Systems Seminar - CSE
Provisioning Queries and Analytics
Add to Google Calendar
Provisioning is a technique for avoiding repeated expensive computations in what-if analysis. Given a query, an analyst formulates
k hypotheticals, each retaining some of the tuples of a database instance, possibly overlapping, and she wishes to answer the query
under scenarios, where a scenario is defined by a subset of the hypotheticals that are "turned on". We say that a query admits *compact provisioning* if given any database instance and any k hypotheticals, one can create a poly-size (in k) sketch that can then be used to answer the query under any of the 2^k possible scenarios without accessing the original instance.
In this paper, we focus on provisioning complex queries that combine relational algebra (the logical component), grouping, and statistics/analytics (the numerical component). We show that positive logical queries with grouping can be compactly provisioned while the
addition of negation or recursion requires the sketch size to be exponential in k. Similar lower bounds hold for the exact provisioning
of numerical queries but we show that queries that compute quantiles or linear regression (as well as simpler queries that compute count and sum/average of positive values) can be compactly provisioned to provide *approximate* answers to an arbitrary precision.
Joint work with Sepehr Assadi, Sanjeev Khanna, and Yang Li (University of Pennsylvania).

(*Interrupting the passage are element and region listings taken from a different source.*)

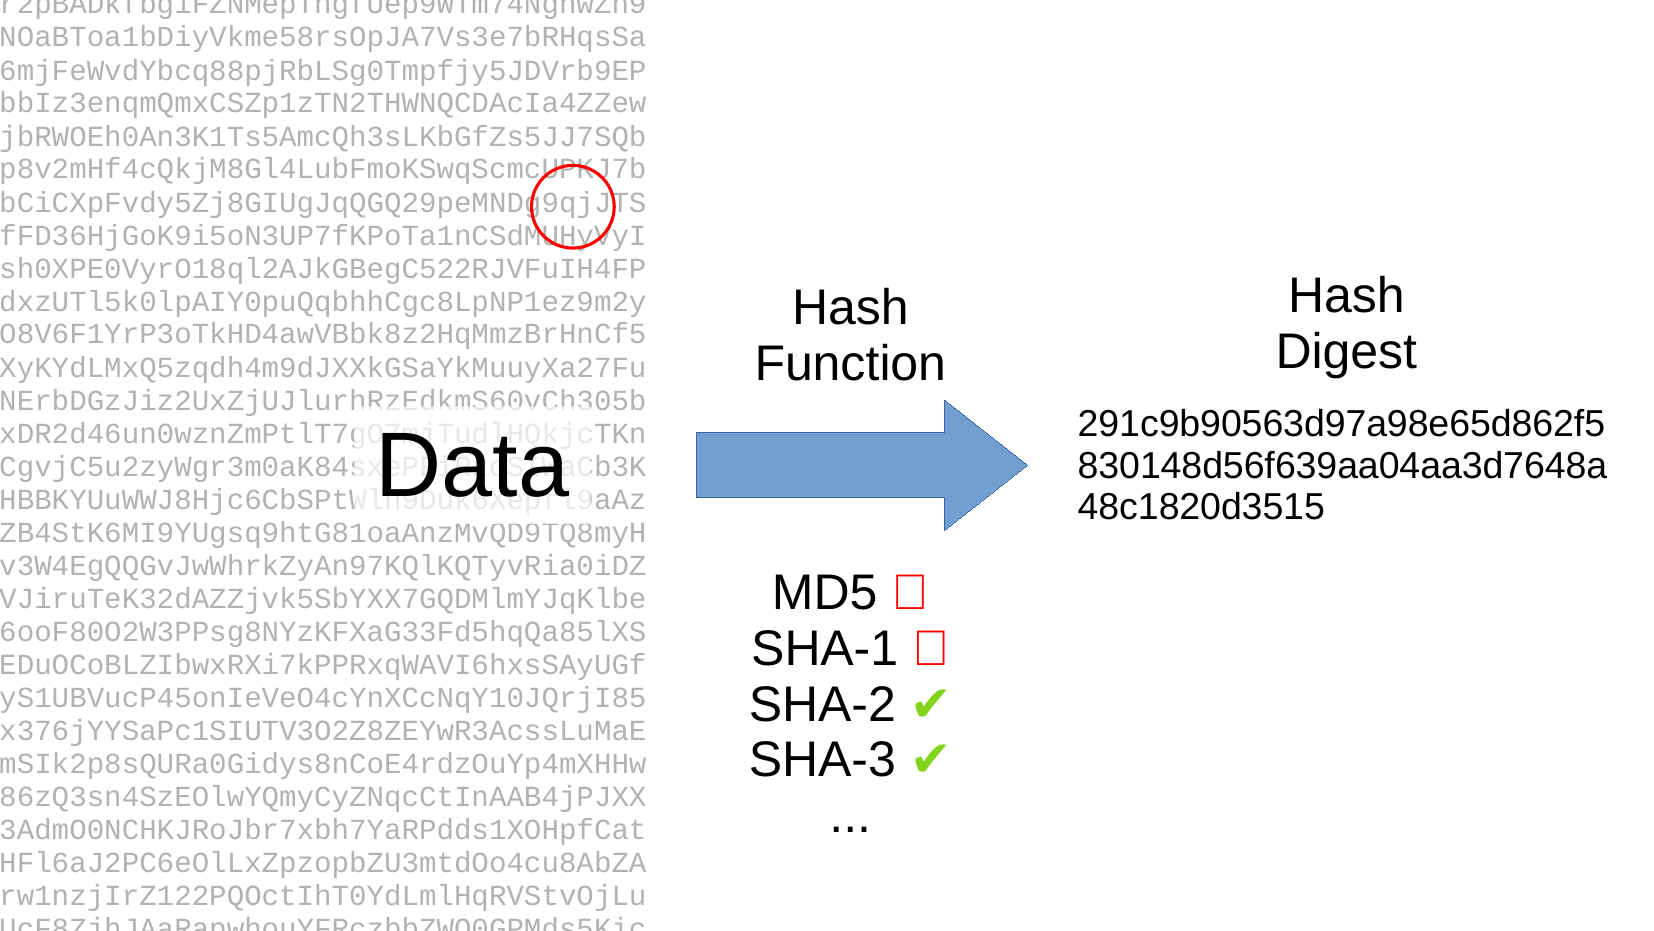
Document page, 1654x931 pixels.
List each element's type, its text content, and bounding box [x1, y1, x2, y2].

text_box v3UTSM6lhtk3evudFLaJNJRwDzfAuxEPdAqMgoTr2x2GSRaVH2VfarwYTJBPGB696Ip7UKRzzgiYWzt JSA8JKoQjhgZEoSut4UBJ6CiIxCV4Kk9rlsRixiOH13hh8Cv2DawjYb4miezyu2Jy1wUjLAt0yEsZpbg vLLGmBqQ8hlIhx2qD4YAHctyE3YRBssM8YZn7Vjf0zNcdmmag9abxTQfIu2L1h8kbCAwmaGeMldYoiXE TBpnRGRZVz3bDrVr4CtHCem87Iayea2GBTD9AjZqt6FZzE6Bctj2EdbT9f67r4OMc8ajWX3EWusIEtJL J2yC1p9hC0nIYwKTGm8xeu0w4ioQX5gL0TwLiBIVur2GW2KH6rpSIcDWbEPAJXuxTZ6m4zNuLoRgaHmk moX2CptzbnG5ARqiBxUnkPKO9SdLsYJ37S9IEtgph4X5IAoYpxqZW51TtXJJ4rUsw7PBQ4SBeLKPHdIH ihluolWTwb9LBHpFsz7kL4N4CYqMKzJN0bsmruJHrvrzEB1b0Zg4pmvXwjotikZ73ToNYbZmy1fKIWJf 6uaqaFvXKiyygF0M75cnrl9CiI9r8CvnobYak2D5y1Zcr7hxYBQpx5F9il6whNLHcDWdCTfgUkpolQ2z W8rp4cWMDM2rl6cHxoksik5JJ989Q6nGsRcPgiwAKTmyCZslK079te87V0SGAk41hSRXeNZZvnfOjOdC vEhhMElyWR3wfO67zf0v3l97v1YcvhIYrdIh0mmOeJgS05cAMx00w1diIzSg9VsCY6kKaTckrbe67XnS ZLcWV8WEawfN0XfuZI5H6FzAXr86dzvdqSQrekZFES9dnrEgzM5rFtbg7OvY4N82ZkrQhkRlnwHRxhTH 28ehvE8LXpGWR4HQXDHaLzBGsCA0V4Hc8y9aKlNrLarGQMUPMZLwpZHvYygEwNMoJf5yqU9USfYVEnUn BMkleJLfvKLu25if1eMzajXTlc1NDqNyy4Q8cqAjpc1SQ32kzhDvJLIi5QggxcbkiyD3oWKDg2REPXxE vfqPNxZkrmhbU76lv6rAJp3xTR0ecgJdKPfKUqNlZV9hcty4PfYINL87NfdW5Nrcs7xMOUOdjEYd0aEf D2QQM3znjnkUjj1ZY4NsrJwUwYuzMbv073xHcYzUPdpr2pBADkfbgiFZNMepTngfUep9WTm74NghwZh9 DrMvonotF0piDHGTXKRZZyu59ac8jt3yKYePQOm3TbRNOaBToa1bDiyVkme58rsOpJA7Vs3e7bRHqsSa CRrz14FOFMrd5hEUbfSfbAK1FBsDtyE22LfpyJH3bH26mjFeWvdYbcq88pjRbLSg0Tmpfjy5JDVrb9EP j29jo2AaK8roPvedvtsRgoPWY11sYgzWe7f741dhvDvbbIz3enqmQmxCSZp1zTN2THWNQCDAcIa4ZZew Q0Eq8V3TLBwX4uhEX94lk8DS7F38jbMyn5ofokBIbYfjbRWOEh0An3K1Ts5AmcQh3sLKbGfZs5JJ7SQb 78H8Rbi5lkDY5pUzaigJVzm7XHwjBFr1bXzLALzEi1Lp8v2mHf4cQkjM8Gl4LubFmoKSwqScmcUPKJ7b rORSlVsC3e7Ab1W9zNI62GEo0ziv2shhyEXdQbbvG8hbCiCXpFvdy5Zj8GIUgJqQGQ29peMNDg9qjJTS KZ9mv9XY9zTbSLkNp4aiJjNmx2vcMPrXD8nyzBqWRghfFD36HjGoK9i5oN3UP7fKPoTa1nCSdMUHyVyI E7conPZ36i1cFhFJi5dUuXXpp608Cl47s8xSdCMSNJ0sh0XPE0VyrO18ql2AJkGBegC522RJVFuIH4FP SsXBX6133CnxWJIbZbykAyT4l38BP3RZTeuLTgdZlhRdxzUTl5k0lpAIY0puQqbhhCgc8LpNP1ez9m2y NW82VtYvUtClnEJjqKYfUz8F8BHjghuGvsXMHRbkNBfO8V6F1YrP3oTkHD4awVBbk8z2HqMmzBrHnCf5 xarny328ppkhfO4i9oC8i0UgEpa7Nk7BRE0tm7C8Gz0XyKYdLMxQ5zqdh4m9dJXXkGSaYkMuuyXa27Fu gLvZfu2LEOAdzgZeUUDs1bcagM81y9c9bXyU6SoKtrlNErbDGzJiz2UxZjUJlurhRzEdkmS60vCh305b w1NiNUPuJ2sCWZwAsdTav1oEPFPwLiCObu5s0tVIOPcxDR2d46un0wznZmPtlT7gO7mjTudlHQkjcTKn seF7tyFzlwEin4EyjwBNlm7PsL3nK63XhuxdtwJ4j59CgvjC5u2zyWgr3m0aK84sxePFiRzcSIWaCb3K sQbj6giEHI8pueWguqJ3OA0MFHHeNZURwb5vxCrswYmHBBKYUuWWJ8Hjc6CbSPtWlh9Duk6Xepfl9aAz hVK4IMur77uH0ERGTRF9Kyi1Gh7K9kpTswRWssSKpiKZB4StK6MI9YUgsq9htG81oaAnzMvQD9TQ8myH Mqj9hwnMJ3zzm3XLP11ujjWpBynw1it6aKRjDophK1sv3W4EgQQGvJwWhrkZyAn97KQlKQTyvRia0iDZ w4wpq5380eQgU2CF5zypdGeSwf4sI2M3XHFBeU932sLVJiruTeK32dAZZjvk5SbYXX7GQDMlmYJqKlbe PWSInzTxXAhfDapXzd9ds40UnseFuguGGtLKErRi5qh6ooF80O2W3PPsg8NYzKFXaG33Fd5hqQa85lXS GAiRzXH10shpN9f5qLBO4IjJTgBCRHELMysScsCcpJHEDuOCoBLZIbwxRXi7kPPRxqWAVI6hxsSAyUGf AXXiUrilGLAsIQhz0eQt7PmOD0aTv8Zw6O4YB8BunMDyS1UBVucP45onIeVeO4cYnXCcNqY10JQrjI85 4DDJAUlwxixtT3eFrgM4rON3Ac2cK38r6Z5VlBE3TT0x376jYYSaPc1SIUTV3O2Z8ZEYwR3AcssLuMaE VpXTeRRsBSL2HqZZn3FXPC0Kw785fa0uguCgcfsI0onmSIk2p8sQURa0Gidys8nCoE4rdzOuYp4mXHHw xavsu0WdhOYSYnHpJkyBmclmrDyGES9ghNA6rOVqf1W86zQ3sn4SzEOlwYQmyCyZNqcCtInAAB4jPJXX Y0d3fmdgj91sTaak2rVtBF9kS1KS0vwDXyz1hIJLZso3AdmO0NCHKJRoJbr7xbh7YaRPdds1XOHpfCat CjV7xps8E162jfsFTLwWxPM9jDnNuhDud89oiQm679wHFl6aJ2PC6eOlLxZpzopbZU3mtdOo4cu8AbZA kQtEbhQOyO42qcsdfxehEDCwMQU6yPft2e3nYSHIBY6rw1nzjIrZ122PQOctIhT0YdLmlHqRVStvOjLu BkCb3Ciwum3RRfHdC8ujtXndMc1dI645VMnoeDoXE5vUcF8ZjhJAaRapwhouYFRczbbZWO0GPMds5Kic MoxTFNUNAhNL9KI5BSrW4BecvsBVTzv7GV5bAoaX6DnkZXr7jP5N8U8ebH7UnaApxjQZt1BwQjsfsFZK rWjESf4fgHzsXkfesWgIGhs9mueGQkcNH3K1WFO7yAD1hutQqO6RziganghTuPKBlCzhuqdEoLwmU4pp 9O9JC4nZrMV67vObv20C51x1eIb90CLo8FGh3CJ3LHKsfkZrZ3vXgnUqNHdqvEp1mIGtUWBaSMsFfknS rhhEdTCsUAMsLpOhBiIaGrLdc4AAoOXmIiL8QoJIi7BcWxjYHgyRVao1sVuURuiy2JB6VtanMQWQgNoF KsvcFJKgQBrhMAbeGtfy1zRDMyA6Iq7aai489inCeAcdXkWxm8NaobauAfMvWdHTo9LwO8iGK51MtvbA HjwLIymoLYYwwwX8hGgYk4o5GNsojugyzl6bsTZ8rIwTbdu6UVWkPmjny8PYUcHlGpBeR3shwg3WUZ9q n6GUCpMX8CxgOXuL0NGRbWAdaFvrhytIN1cdAb7KfzfVyqv7JTKVWDL6xvj55P0T76LGL8JPtYI0Wc22 Lx7hcrXoZ0odFyrlFIFI9ZB4d5KK8GWnuq98o4z4BOtVKeYilgwzmvSOM6Jt1mg6dEylxMpXc1Foh0Ga jpATWgSfEzaajdhwOUrDk8uSGBIQLbIYWLJgUDF5ECWCvyvBo3oeXxVYOIttKzJ9N4D2zlHGIPT9k7ol idrFHCNsJGRNpC7ZwgXcyhbpmZEwbrC0cK23UkapeZnwpue5mETQ7XDqLyBjUNvv5dwTJ6yjudaMB7xo MOvpMQDyf7kvzdCd6lK5tngXoJN02mBqEymHfKVx0v4Wmn4XQAKzjEzNQSfhCOqaYmpnPzHVKabOuEWv YONhQPZ7AD47tIKKsulYz2mueGekEJGxxodO5CBJXo3hXdvBplls4n1s0k5yP6FxWaX5mpi4kUsoz69J JxQ8OF0jmoPDoArbShJQd20s9mafqwRaecUOsPIB111v1WA76Rz1uOlD1hN2atuRaXMB8ZPr0xxhXXC2 wU6biwJQ64enw27bPnneZYrVcS9fZRJ02dI8r5Khhp1TtWa2xRmv9IO3kAbuComCEwTqcfhmoq2HMWiy XU6TDJ4g36X58LgfMvW3e66pgteTiJzIpnfCYUEi3YpN47w7Jsq57gdFrwVMg2UdfyTAoimbKCBFHA2M 7GqiKlrHVr53IbYlF9Yu4CLlyqcLIYE654WeL1BVeZ7kIHhnjQfwCYKCxKbWzR55Z3vixNAFX4x5vV54 5YgZh0dzoYuyf7rmMPKmJb3j26cUdhYdhU1VIiix6T09qJzTLZpiVMYYsmFNwbRAPTdCV2XwRUBRtNBC q0XEUY5PY9Nh0jPJJJYkdVdJMhNXZiVtp028oeUduviE2JguQGJkKHyn6eMFpHJjhEh6Pq7LwSTVpoNk 9a73I8YI3xxeJKqdZxWeCnsncKHxrCW1QKs1TNzoyPQdaBvrha4kuawNY5JvsVg5U8SL2oQuo4RMuuP9 0MYx89ZAYWy4q7qCE8ZdzK3TIOolRmzCoSfTyvwjl6XVn6zKgvjNOvxEH9saVmLxRgpgEnDGg5CmOTxw VurF8w7G7dWJTIRx4zeZhdTl7YZyQH220g6ksvNrtLtowd1OtgEqsFfSqfVVvRZXIjKtf7Qntx8PTlyI bYfQEAa7sJLuyMBWybEiqEo80MzhuGo0XKYMjnQHwuuAoTfQ2bKUdWFCtjeMhk5f1m2J1EZPNLMNunNU MBFlqnmK1fr456zrl1pig2GsfOyXYFAUJ5aNPJdrKOle2NSF9x7t04mpaJcBIwdFyC3aNpKQ8VEFzD9s vNR94It81hedOOypn4wlVWUDQWJtYot8X1u6VF2W19LdaBMbyb7a1HmqGQ8wtompBQBubysOFkZNv47Z kU4nnudDRwNrI1zcdMbRGhxMRMCKaC1pHrQbOTG4FE8wxpUCsEkJeaBC8fH7ATRbEqGrphdue9sQEINl wVS5gu8ogN4AsX1rPoqdJFhg5lZ9O4cY8yQDNJDaBTPxVDHUZDRs43f9W5dSv7U24N7SzKYMyklf7wmw A364upr5EPAx0ON73kwh7uSoQyJAtYXNyxpGwla45AWjEtvBeyftuvrO22sBmpN7ctFACBzfrXJqKV3k cZXuuryYjigne96sclerOYGHUFDHf7XflygN2Ql3Ocwal85F3F2WqriD1lZwtqKEs9TM7WcmQ0oY7FJa ZTHG8drr2SppwMaafTNE1Rdgh7E2W4VBfNhveRMJmQggm9QOeOXCHf3bKK5R2yPdvxOqhzideSPVDyjc 4NUlZIYRrSootGCyYVtGl6Jiym6HHq9nygoaTI8rNA0whM2NBVTgVa86q0J3JHQHPuQtBKGVZb5yd3aw JXIEtJNhmatCEuDTrjDnRUjQL1WkfgKcCGoxzVPaBCdocb50dn8QzrsfZ4A8atbU7LDHc4wNb0bQGxiR CxzXrVScicldo7w2ppA2T52YRLLEcM2IyaHiIgFHtzz5A6hMfRSvhxHZ9xvqZAmRhkRPWI6EHaKWYBPr SQ2SBg0ASG1vHZGbdtJ9V2cjpLfYBGITtNVgTnqCr7poZPrX2V8J4DAbBrvO4V3OOpVGoBcy25Vyld0A 117ysRmJ1I0t66SO4iYiSFjTIYivBMPH6WxORdD2WbHRRR0VTwOJ47L0zdexdN7OCykh6RghKV1dl2xn kzXk9oVI3WAOi4elvAAfvbXXBiZw4TqL7CZJ3w0GWmDZ0Id0BPaRQIU6zCa1hXgWaudrjUvrfHqHQXci GoTQq7b0SSrQBFnNpcfew8K4wvDk0GPSEuTUGuL5nivqrAmfzfzlG6By9Pgmm9AX6jbR8tuWqJVm4mQc pfAr5EMvO30AD1asYmkmBPGVJ0uJFgXP5sNaQmyxvZxsQhHwxCp6kAeCtN4tnuHC9fk2185zVD1NtWVZ [0, 0, 674, 931]
text_box [696, 400, 1028, 531]
text_box 291c9b90563d97a98e65d862f5830148d56f639aa04aa3d7648a48c1820d3515 [1062, 394, 1630, 536]
text_box Data [354, 406, 591, 524]
text_box MD5 ❌ SHA-1 ❌ SHA-2 ✔️ SHA-3 ✔️ ... [708, 556, 993, 851]
text_box Hash Digest [1204, 259, 1489, 387]
text_box Hash Function [708, 271, 993, 398]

Val Tannen is a professor in the Department of Computer and Information Science of the University of Pennsylvania. He joined Penn after receiving his PhD from the Massachusetts Institute of Technology in 1987. After working for a time in Programming Languages, his current research interests are in Databases. Moreover, he has always been interested in applications of Logic to Computer Science and since 1994 he has also worked in Bioinformatics, leading a number of interdisciplinary projects. In Databases, he and his students and collaborators have worked on query language design and on models and systems for query optimization, parallel query processing, and data integration. More recently their work has focused on models and systems for data sharing, data provenance and the management of uncertain information. Tannen is an ACM Fellow.